(RECORDS FOR THE EXERCISE Opens)

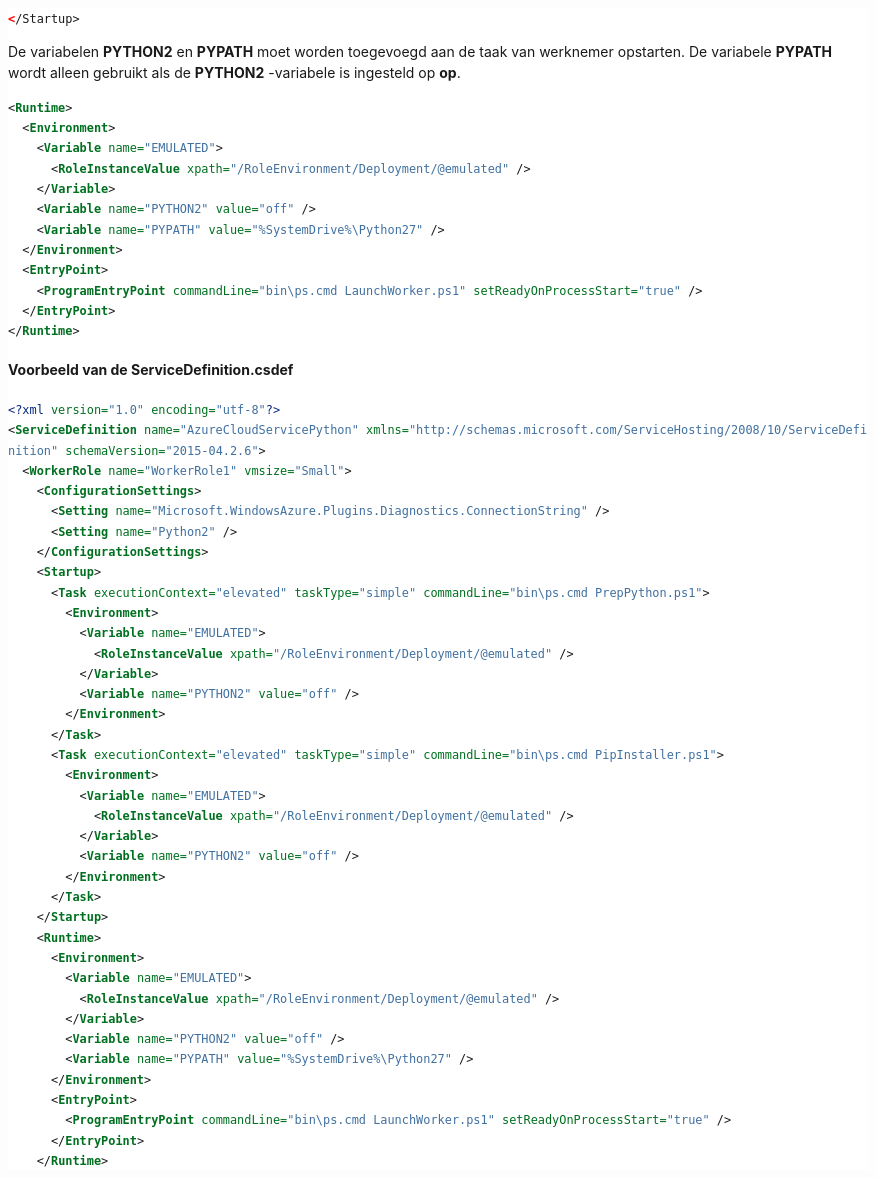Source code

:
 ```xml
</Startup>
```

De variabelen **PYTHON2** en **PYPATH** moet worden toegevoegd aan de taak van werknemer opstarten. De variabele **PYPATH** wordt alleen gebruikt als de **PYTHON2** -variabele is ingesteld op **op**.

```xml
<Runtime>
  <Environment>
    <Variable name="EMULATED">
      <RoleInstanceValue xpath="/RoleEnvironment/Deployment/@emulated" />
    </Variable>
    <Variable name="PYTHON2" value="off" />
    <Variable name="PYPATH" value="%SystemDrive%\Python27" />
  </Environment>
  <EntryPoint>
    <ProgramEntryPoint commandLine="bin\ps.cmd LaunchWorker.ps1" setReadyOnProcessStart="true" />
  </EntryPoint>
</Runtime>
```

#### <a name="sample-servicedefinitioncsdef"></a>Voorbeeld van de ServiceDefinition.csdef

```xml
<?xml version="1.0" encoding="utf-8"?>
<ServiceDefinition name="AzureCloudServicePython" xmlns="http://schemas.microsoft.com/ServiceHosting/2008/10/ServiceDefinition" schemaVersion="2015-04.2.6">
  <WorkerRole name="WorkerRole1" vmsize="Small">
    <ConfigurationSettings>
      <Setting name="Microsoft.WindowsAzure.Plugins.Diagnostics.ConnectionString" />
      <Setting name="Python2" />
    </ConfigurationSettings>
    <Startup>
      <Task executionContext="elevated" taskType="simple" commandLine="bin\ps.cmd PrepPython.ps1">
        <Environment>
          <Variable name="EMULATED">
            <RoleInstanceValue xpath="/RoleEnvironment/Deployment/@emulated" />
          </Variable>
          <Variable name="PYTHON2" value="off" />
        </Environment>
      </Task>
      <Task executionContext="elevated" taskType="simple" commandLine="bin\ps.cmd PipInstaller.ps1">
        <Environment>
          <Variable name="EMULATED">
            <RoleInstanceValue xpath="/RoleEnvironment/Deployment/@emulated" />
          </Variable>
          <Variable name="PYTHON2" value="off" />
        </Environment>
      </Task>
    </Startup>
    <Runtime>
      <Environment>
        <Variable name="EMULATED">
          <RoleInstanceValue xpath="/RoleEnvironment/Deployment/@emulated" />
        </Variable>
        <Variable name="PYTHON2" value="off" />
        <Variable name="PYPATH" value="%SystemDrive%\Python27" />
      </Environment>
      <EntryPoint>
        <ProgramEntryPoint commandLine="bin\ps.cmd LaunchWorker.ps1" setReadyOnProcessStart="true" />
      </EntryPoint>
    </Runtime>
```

(RECORDS FOR THE EXERCISE Closes)

> TASK TO CARRY OUT
Wherever a line of the entries holds the string "setReadyOnProcessStart", copy that line.

> ANSWER AREA
    <ProgramEntryPoint commandLine="bin\ps.cmd LaunchWorker.ps1" setReadyOnProcessStart="true" />
        <ProgramEntryPoint commandLine="bin\ps.cmd LaunchWorker.ps1" setReadyOnProcessStart="true" />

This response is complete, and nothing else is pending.